Pouvaient-ils tous faire le job dans le bois?
Non. C’est bien plus difficile de faire un cheval de débardage qu’agricole car il doit savoir zigzaguer entre les arbres sans les blesser, s’arrêter à temps, passer à une certaine place et pas à côté, etc. Tous les chevaux n’en sont pas capables.
Riquet était-il fait pour ça?
Et comment! C’était un fameux cheval. On l’avait acheté qu’il n’avait jamais été attelé; on ne savait donc pas si c’était un cheval fait pour ça. C’est un coup de chance.
N’avez-vous jamais eu que des traits ardennais?
J’ai eu de temps en temps un Brabançon, mais les Ardennais sont bien résistants et leurs pieds sont faits pour le sol rocailleux ardennais. Les traits belges ont des pieds plus larges adaptés aux travaux des champs.
Combien de chevaux avez-vous eu depuis Riquet?
J’ai calculé que 50 à 60 chevaux sont passés dans mes mains, mais il y en a beaucoup que je n’ai pas gardés; je les débourrais, je les faisais castrer, leur apprenais le métier dans le bois et je les vendais avec un petit bénéfice. Mais j’ai arrêté; j’en avais assez.
Combien de temps un cheval peut-il travailler?
Pendant dix ans, si on en prend bien soin.
Vous êtes-vous déjà senti en danger avec un cheval?
Je n’ai jamais été touché, mais visé. Ma femme a failli se faire attaquer par un cheval dont je me méfiais. En général, ce sont ceux-là que je ne gardais pas.
Avec combien de chevaux avez-vous réellement travaillé, alors?
Une cinquantaine. Mes deux fils ont travaillé avec moi donc il fallait plus de bêtes; il y en avait plein l’écurie. On partait parfois au bois avec quatre chevaux. Dès le matin, je savais en les observant combien de temps je pourrais les faire travailler. Ils ont leurs limites et quand on les aime, on ne les met pas en danger. Un jour, du côté de Bastogne, j’ai dit au gamin: «On ne les fera pas travailler plus de 2 heures aujourd’hui.» Il faisait chaud. On y est allé mollo. Un débardeur de Vielsalm, que je connais, travaillait un peu plus loin avec quatre chevaux. Je lui ai dit qu’il prenait des risques. Les bêtes transpiraient tellement qu’on aurait pu récolter un grand seau de sueur. Il m’a répondu qu’ils avaient l’habitude. Un peu plus tard, quand on s’est revus, il m’a dit qu’il avait perdu ce jour-là deux de ses chevaux et qu’un autre n’avait pas été bien. C’est cela, la passion pour le cheval; il faut y être attentif à tout moment et l’entourer de soins et d’affection, le soir et le matin; le comprendre. Ils sont forts, hein, c’est sûr, mais ô combien fragiles!
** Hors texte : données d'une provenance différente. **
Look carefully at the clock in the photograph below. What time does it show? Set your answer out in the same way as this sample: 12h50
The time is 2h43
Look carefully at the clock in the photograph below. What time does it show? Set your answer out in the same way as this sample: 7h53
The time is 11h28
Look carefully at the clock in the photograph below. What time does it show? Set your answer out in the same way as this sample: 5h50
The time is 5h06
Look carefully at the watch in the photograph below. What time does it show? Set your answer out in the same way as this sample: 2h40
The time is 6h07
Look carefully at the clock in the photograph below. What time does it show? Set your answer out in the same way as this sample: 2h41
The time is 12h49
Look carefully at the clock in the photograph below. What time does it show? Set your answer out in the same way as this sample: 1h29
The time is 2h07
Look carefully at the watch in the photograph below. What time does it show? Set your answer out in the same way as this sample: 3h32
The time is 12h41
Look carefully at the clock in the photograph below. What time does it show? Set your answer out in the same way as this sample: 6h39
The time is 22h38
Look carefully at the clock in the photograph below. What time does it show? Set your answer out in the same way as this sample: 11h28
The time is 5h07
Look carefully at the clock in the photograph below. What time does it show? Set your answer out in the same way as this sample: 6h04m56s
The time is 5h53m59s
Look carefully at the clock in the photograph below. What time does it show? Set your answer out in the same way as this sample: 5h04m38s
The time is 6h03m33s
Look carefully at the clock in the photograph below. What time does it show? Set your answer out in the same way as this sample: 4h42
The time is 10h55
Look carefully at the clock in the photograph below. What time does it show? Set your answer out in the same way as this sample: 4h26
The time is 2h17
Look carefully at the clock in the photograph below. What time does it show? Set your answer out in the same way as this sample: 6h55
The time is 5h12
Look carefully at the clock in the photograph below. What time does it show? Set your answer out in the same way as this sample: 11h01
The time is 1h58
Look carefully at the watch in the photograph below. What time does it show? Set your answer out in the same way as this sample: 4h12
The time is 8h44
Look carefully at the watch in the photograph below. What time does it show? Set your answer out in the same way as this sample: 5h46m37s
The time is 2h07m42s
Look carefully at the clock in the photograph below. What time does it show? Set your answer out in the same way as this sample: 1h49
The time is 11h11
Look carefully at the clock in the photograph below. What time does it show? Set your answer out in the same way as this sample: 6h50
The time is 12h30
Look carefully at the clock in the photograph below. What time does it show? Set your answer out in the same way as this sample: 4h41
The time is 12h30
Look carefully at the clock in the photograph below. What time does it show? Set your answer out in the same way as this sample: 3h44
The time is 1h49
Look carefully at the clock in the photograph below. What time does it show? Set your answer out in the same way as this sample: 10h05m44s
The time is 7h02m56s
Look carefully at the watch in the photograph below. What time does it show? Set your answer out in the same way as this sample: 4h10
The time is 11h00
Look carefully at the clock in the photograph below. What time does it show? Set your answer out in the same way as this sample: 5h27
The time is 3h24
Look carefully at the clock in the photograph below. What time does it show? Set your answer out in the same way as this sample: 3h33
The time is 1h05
Des fers au feu pendant 20 ans
«Dans les années 1970, il n'y avait quasi plus de maréchaux-ferrants,explique encore Albert Toutlemonde. Je devais aller jusqu'à Sainte-Cécile (Florenville) pour faire ferrer, chez le père Jadot. J'y suis allé pendant 15 ans. Puis, j'ai décidé d'essayer moi-même. Quand j'y suis retourné, il m'a demandé qui avait fait le boulot. Je lui ai répondu:"Un qui n'y connaît rien." Puis il a répété la question quelques fois. J'ai fini par lui avouer que c'était moi. Il a souri et m'a dit que je ne m'en sortais pas si mal que ça. Il a ajouté qu'il allait "me montrer encore deux trois petits trucs". Je suis encore allé un peu chez Deprez à Maissin, mais lors des 20 dernières années de travail, j'ai ferré mes chevaux moi-même. Aujourd'hui, il y a des maréchaux-ferrants partout», constate-t-il.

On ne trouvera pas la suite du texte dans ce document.